■ Exercise prompt
For each record below, give an exact transcription.

Collected data entries
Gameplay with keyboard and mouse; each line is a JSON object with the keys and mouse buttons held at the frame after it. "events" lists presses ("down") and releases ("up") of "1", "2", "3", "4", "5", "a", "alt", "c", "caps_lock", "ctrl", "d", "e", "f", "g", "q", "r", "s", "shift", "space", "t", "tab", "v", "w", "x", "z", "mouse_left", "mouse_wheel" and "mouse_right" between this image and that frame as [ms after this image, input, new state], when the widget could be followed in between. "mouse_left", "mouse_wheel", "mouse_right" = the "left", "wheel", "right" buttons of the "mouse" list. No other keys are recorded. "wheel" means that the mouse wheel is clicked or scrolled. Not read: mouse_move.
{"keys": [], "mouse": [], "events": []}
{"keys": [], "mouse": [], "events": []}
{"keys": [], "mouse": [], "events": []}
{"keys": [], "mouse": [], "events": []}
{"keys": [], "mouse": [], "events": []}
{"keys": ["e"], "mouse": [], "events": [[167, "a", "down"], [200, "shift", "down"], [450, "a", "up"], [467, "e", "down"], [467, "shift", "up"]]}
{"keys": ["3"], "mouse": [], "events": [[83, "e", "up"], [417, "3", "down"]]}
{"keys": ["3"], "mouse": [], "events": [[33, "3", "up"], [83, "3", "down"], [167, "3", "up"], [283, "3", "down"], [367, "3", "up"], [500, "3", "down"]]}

■ Response to the task
Gameplay with keyboard and mouse; each line is a JSON object with the keys and mouse buttons held at the frame after it. "events" lists presses ("down") and releases ("up") of "1", "2", "3", "4", "5", "a", "alt", "c", "caps_lock", "ctrl", "d", "e", "f", "g", "q", "r", "s", "shift", "space", "t", "tab", "v", "w", "x", "z", "mouse_left", "mouse_wheel" and "mouse_right" between this image and that frame as [ms after this image, input, new state], when the widget could be followed in between. "mouse_left", "mouse_wheel", "mouse_right" = the "left", "wheel", "right" buttons of the "mouse" list. No other keys are recorded. "wheel" means that the mouse wheel is clicked or scrolled. Not read: mouse_move.
{"keys": [], "mouse": [], "events": []}
{"keys": [], "mouse": [], "events": []}
{"keys": [], "mouse": [], "events": []}
{"keys": [], "mouse": [], "events": []}
{"keys": [], "mouse": [], "events": []}
{"keys": ["e"], "mouse": [], "events": [[167, "a", "down"], [200, "shift", "down"], [450, "a", "up"], [467, "e", "down"], [467, "shift", "up"]]}
{"keys": ["3"], "mouse": [], "events": [[83, "e", "up"], [417, "3", "down"]]}
{"keys": ["3"], "mouse": [], "events": [[33, "3", "up"], [83, "3", "down"], [167, "3", "up"], [283, "3", "down"], [367, "3", "up"], [500, "3", "down"]]}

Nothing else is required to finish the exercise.